The Talmud on this Mishna comments: “We learned in a Berita (an uncannonized Mishna), Bais Hillel said to Bais Shamai, “According to your opinion, if one ate on top of a hill, are you saying they would they have to climb back up to recite the grace after meals?” Replied Bais Shamai to Bais Hillel, “If someone forgot their wallet on top of a hill would they not climb back up for it? If one would return up the hill for their own honor, for the honor of heaven how much more so should they.”
This is an interesting and surprising argument between Bais Shamai and Bais Hillel. Isn’t Bais Shamai right? If we would go back up the hill for ourselves, should we not return to say the grace after meals for God? What is Bais Hillel’s reason for disagreeing with Bais Shami’s opinion?
The following piece of Talmud (Betza 15a) may shed some light: “They say about Shami the elder that all his days he would eat in honor of the Shabbat. If he found a nice animal one day he would say, “This one is to eat for Shabbat.” The next day if he found another one that was better than the first he would put aside the second one to save for Shabbat and eat the first animal. But Hillel the elder had a different path, all of his deeds were for the sake of heaven, as it says in the verse, “Bless god each day.”
Though Hillel and Shami were both great sages they had very different takes on how to live a Jewish life. To elucidate I will rewrite the preceding two arguments in the form of a conversation.
Bais Hillel: You can bench (say grace after meals) wherever you remember.
Bais Shami: No, you must bench where you ate.
BH: That may be better, but I’m sure you don’t really believe that, for, what if someone ate on a hilltop, surely you would not ask the person to schlep back up the mountain to bench?
BS: Wouldn’t you do that for your wallet? So certainly you should for God’s honor; to bench!
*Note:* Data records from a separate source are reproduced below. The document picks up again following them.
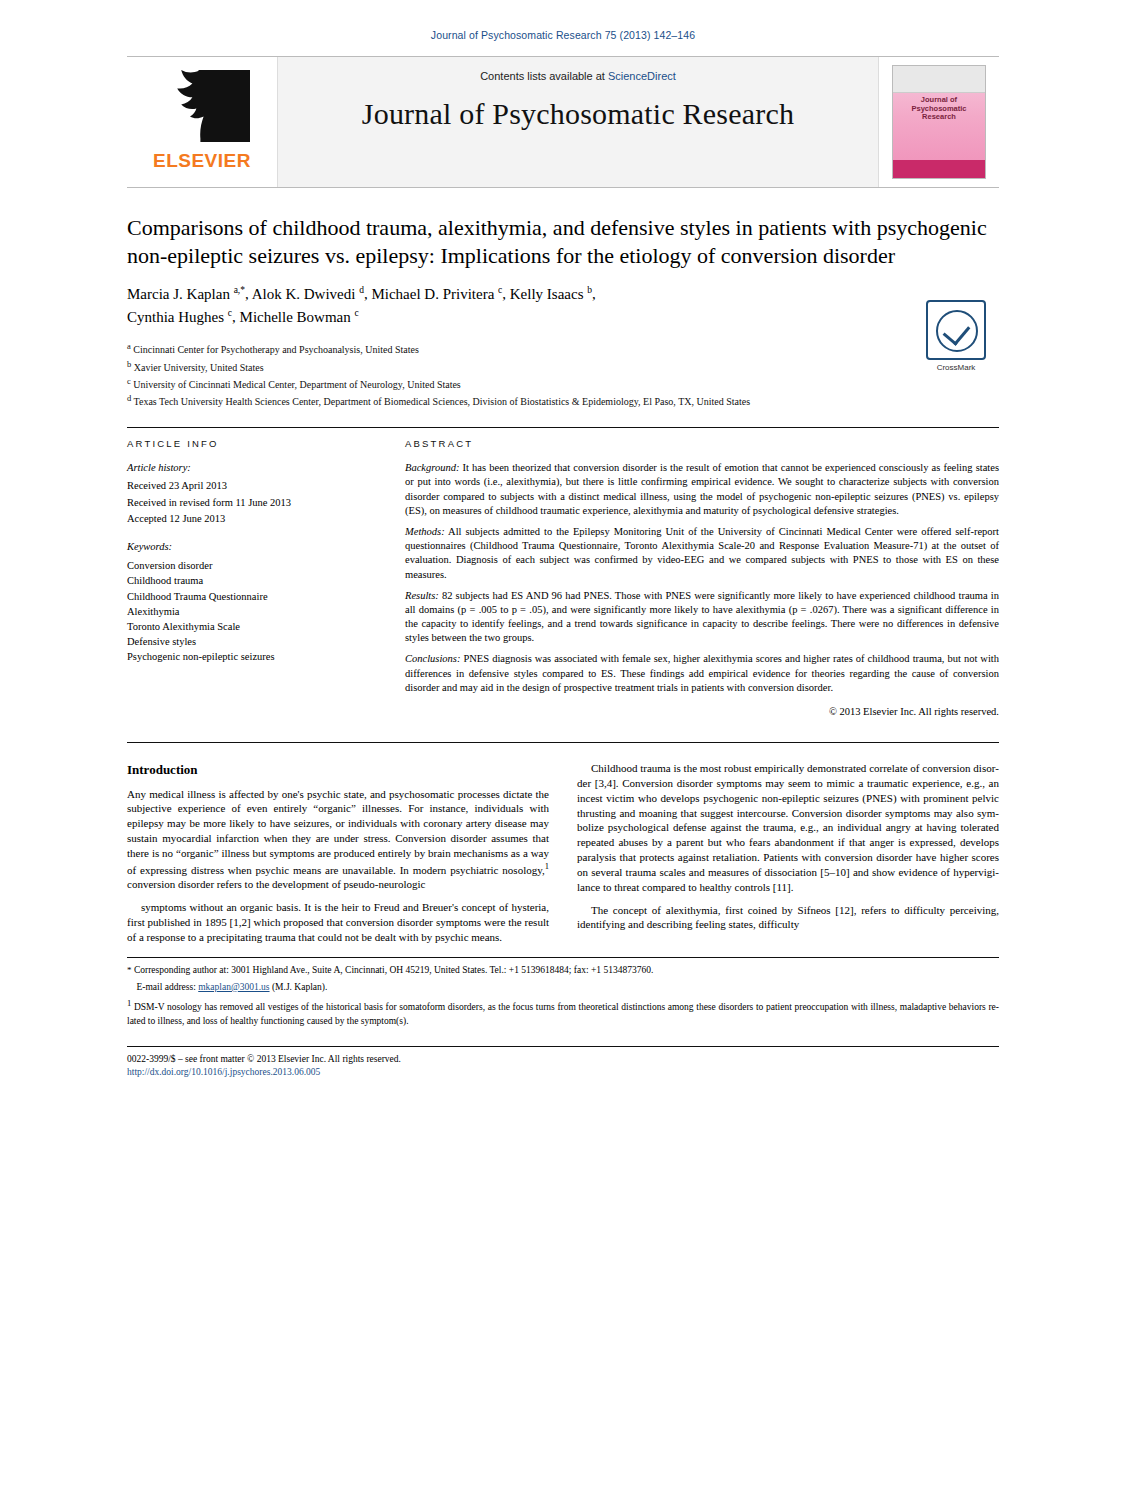Journal of Psychosomatic Research 75 (2013) 142–146
ELSEVIER
Contents lists available at ScienceDirect
Journal of Psychosomatic Research
Journal of
Psychosomatic
Research
CrossMark
Comparisons of childhood trauma, alexithymia, and defensive styles in patients with psychogenic non-epileptic seizures vs. epilepsy: Implications for the etiology of conversion disorder
Marcia J. Kaplan a,*, Alok K. Dwivedi d, Michael D. Privitera c, Kelly Isaacs b,
Cynthia Hughes c, Michelle Bowman c
a Cincinnati Center for Psychotherapy and Psychoanalysis, United States
b Xavier University, United States
c University of Cincinnati Medical Center, Department of Neurology, United States
d Texas Tech University Health Sciences Center, Department of Biomedical Sciences, Division of Biostatistics & Epidemiology, El Paso, TX, United States
Article info
Article history:
Received 23 April 2013
Received in revised form 11 June 2013
Accepted 12 June 2013
Keywords:
Conversion disorder
Childhood trauma
Childhood Trauma Questionnaire
Alexithymia
Toronto Alexithymia Scale
Defensive styles
Psychogenic non-epileptic seizures
Abstract
Background: It has been theorized that conversion disorder is the result of emotion that cannot be experienced consciously as feeling states or put into words (i.e., alexithymia), but there is little confirming empirical evidence. We sought to characterize subjects with conversion disorder compared to subjects with a distinct medical illness, using the model of psychogenic non-epileptic seizures (PNES) vs. epilepsy (ES), on measures of childhood traumatic experience, alexithymia and maturity of psychological defensive strategies.
Methods: All subjects admitted to the Epilepsy Monitoring Unit of the University of Cincinnati Medical Center were offered self-report questionnaires (Childhood Trauma Questionnaire, Toronto Alexithymia Scale-20 and Response Evaluation Measure-71) at the outset of evaluation. Diagnosis of each subject was confirmed by video-EEG and we compared subjects with PNES to those with ES on these measures.
Results: 82 subjects had ES AND 96 had PNES. Those with PNES were significantly more likely to have experienced childhood trauma in all domains (p = .005 to p = .05), and were significantly more likely to have alexithymia (p = .0267). There was a significant difference in the capacity to identify feelings, and a trend towards significance in capacity to describe feelings. There were no differences in defensive styles between the two groups.
Conclusions: PNES diagnosis was associated with female sex, higher alexithymia scores and higher rates of childhood trauma, but not with differences in defensive styles compared to ES. These findings add empirical evidence for theories regarding the cause of conversion disorder and may aid in the design of prospective treatment trials in patients with conversion disorder.
© 2013 Elsevier Inc. All rights reserved.
Introduction
Any medical illness is affected by one's psychic state, and psychosomatic processes dictate the subjective experience of even entirely “organic” illnesses. For instance, individuals with epilepsy may be more likely to have seizures, or individuals with coronary artery disease may sustain myocardial infarction when they are under stress. Conversion disorder assumes that there is no “organic” illness but symptoms are produced entirely by brain mechanisms as a way of expressing distress when psychic means are unavailable. In modern psychiatric nosology,1 conversion disorder refers to the development of pseudo-neurologic
symptoms without an organic basis. It is the heir to Freud and Breuer's concept of hysteria, first published in 1895 [1,2] which proposed that conversion disorder symptoms were the result of a response to a precipitating trauma that could not be dealt with by psychic means.
Childhood trauma is the most robust empirically demonstrated correlate of conversion disorder [3,4]. Conversion disorder symptoms may seem to mimic a traumatic experience, e.g., an incest victim who develops psychogenic non-epileptic seizures (PNES) with prominent pelvic thrusting and moaning that suggest intercourse. Conversion disorder symptoms may also symbolize psychological defense against the trauma, e.g., an individual angry at having tolerated repeated abuses by a parent but who fears abandonment if that anger is expressed, develops paralysis that protects against retaliation. Patients with conversion disorder have higher scores on several trauma scales and measures of dissociation [5–10] and show evidence of hypervigilance to threat compared to healthy controls [11].
The concept of alexithymia, first coined by Sifneos [12], refers to difficulty perceiving, identifying and describing feeling states, difficulty
* Corresponding author at: 3001 Highland Ave., Suite A, Cincinnati, OH 45219, United States. Tel.: +1 5139618484; fax: +1 5134873760.
E-mail address: mkaplan@3001.us (M.J. Kaplan).
1 DSM-V nosology has removed all vestiges of the historical basis for somatoform disorders, as the focus turns from theoretical distinctions among these disorders to patient preoccupation with illness, maladaptive behaviors related to illness, and loss of healthy functioning caused by the symptom(s).
0022-3999/$ – see front matter © 2013 Elsevier Inc. All rights reserved.
http://dx.doi.org/10.1016/j.jpsychores.2013.06.005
BH: Who says this is about honoring God by schlepping? Maybe we honor God by benching well, not after sweating up a mountain (with Yiddish accent)!
BS: Eating is very physical, Shabbat is holy, let us use the holiness of Shabbat to sanctify even the weekday meal.
BH: God is right here, everywhere, in every step, in every meal, not just on Shabbat and not just back up on the mountain top. God must be an inherent part of our everyday lives!
BS: It’s better to go back up the mountain to bench….
BH: No, it’s better to let people bench and have some kavanah and not hock them to climb back up a hill…
BS: Climbing back up a hill is a great religious act since it enables one to bench in the best way. Shouldn’t we make that sacrifice for a mitzvah?
BH: No, benching is a great religious act since by it we thank God for our food. Yom Kippur for instance or giving up one’s life for the sanctification of God’s name, these are acts of sacrifice, benching though is thanking god for our everyday food in our everyday, real lives. God is already a part of that. Its what benching is.
BS: We fundamentally see religion and the way in which it can effect life differently, don’t we?
BH: Yes we do, at least we agree about that.
Both opinions are the word of the Living God, but the halacha (the law, the path) follows Bais Hillel, (Aruvin 13b).